Ce ne sont là que quelques aperçus d’une évolution qui marqua le XIXe siècle et qui s’opposa aux impacts défavorables de l’industrialisation en force. Il fallut la catastrophe de la Première Guerre mondiale pour que puisse mûrir l’idée d’une formation culturelle générale, détachée de l’instruction ou de la politisation. Les universités expérimentaient dès le XIXe siècle des cours pour l’ensemble de la population, tout à fait dans l’esprit des University Extensions anglaises. Vers le tournant du siècle, l’idée d’une institution spécifique se cristallisa: celle de l’université populaire comme école du soir.

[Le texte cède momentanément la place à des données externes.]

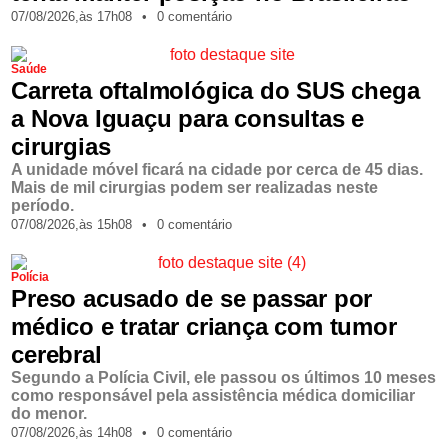
07/08/2026,
às
17h08
•
0 comentário
Saúde
Carreta oftalmológica do SUS chega
a Nova Iguaçu para consultas e
cirurgias
A unidade móvel ficará na cidade por cerca de 45 dias.
Mais de mil cirurgias podem ser realizadas neste
período.
07/08/2026,
às
15h08
•
0 comentário
Polícia
Preso acusado de se passar por
médico e tratar criança com tumor
cerebral
Segundo a Polícia Civil, ele passou os últimos 10 meses
como responsável pela assistência médica domiciliar
do menor.
07/08/2026,
às
14h08
•
0 comentário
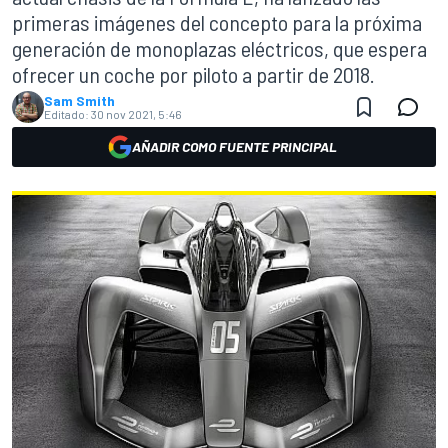
primeras imágenes del concepto para la próxima
generación de monoplazas eléctricos, que espera
ofrecer un coche por piloto a partir de 2018.
Sam Smith
Editado:
30 nov 2021, 5:46
AÑADIR COMO FUENTE PRINCIPAL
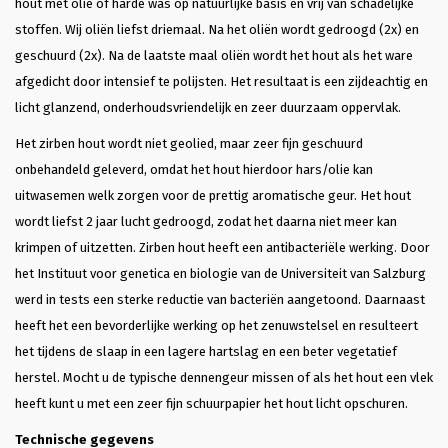
hout met olie of harde was op natuurlijke basis en vrij van schadelijke
stoffen. Wij oliën liefst driemaal. Na het oliën wordt gedroogd (2x) en
geschuurd (2x). Na de laatste maal oliën wordt het hout als het ware
afgedicht door intensief te polijsten. Het resultaat is een zijdeachtig en
licht glanzend, onderhoudsvriendelijk en zeer duurzaam oppervlak.
Het zirben hout wordt niet geolied, maar zeer fijn geschuurd
onbehandeld geleverd, omdat het hout hierdoor hars/olie kan
uitwasemen welk zorgen voor de prettig aromatische geur. Het hout
wordt liefst 2 jaar lucht gedroogd, zodat het daarna niet meer kan
krimpen of uitzetten. Zirben hout heeft een antibacteriële werking. Door
het Instituut voor genetica en biologie van de Universiteit van Salzburg
werd in tests een sterke reductie van bacteriën aangetoond. Daarnaast
heeft het een bevorderlijke werking op het zenuwstelsel en resulteert
het tijdens de slaap in een lagere hartslag en een beter vegetatief
herstel. Mocht u de typische dennengeur missen of als het hout een vlek
heeft kunt u met een zeer fijn schuurpapier het hout licht opschuren.
Technische gegevens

En 1919, la République de Weimar l’inscrivit même dans la constitution: «Le système d’éducation populaire, y compris les universités populaires, doit être encouragé par l’État, les Länder et les communes» (Schneider 2019). Cela déclencha un boom qui fit apparaître 174 universités populaires jusqu’en 1920 en Allemagne. Le mouvement gagna également la Suisse. Les universités populaires de Bâle, Berne et Lucerne furent fondées en 1919, celle de Zurich en 1920.2 Leur succès supposait une révision du droit du travail: la réduction du temps de travail hebdomadaire de 60 à 48 heures, conquise par la grève générale de 1918 et mise en œuvre à partir de 1920, ainsi que la création d’une instance responsable politiquement neutre. Zurich prit ces mesures de façon exemplaire. Le Conseil d’État souhaitait une université populaire or, nombre d’initiatives existantes d’éducation populaire briguaient ce statut. En exerçant une pression modérée, le gouvernement les contraignit toutes à se regrouper au sein d’un organisme neutre commun, la «commission centrale» (Wiederkehr 2020, p. 17). Désormais, la formule était la suivante: 8 heures de travail, 2 heures d’école – la devise de la vie à l’ère industrielle moderne.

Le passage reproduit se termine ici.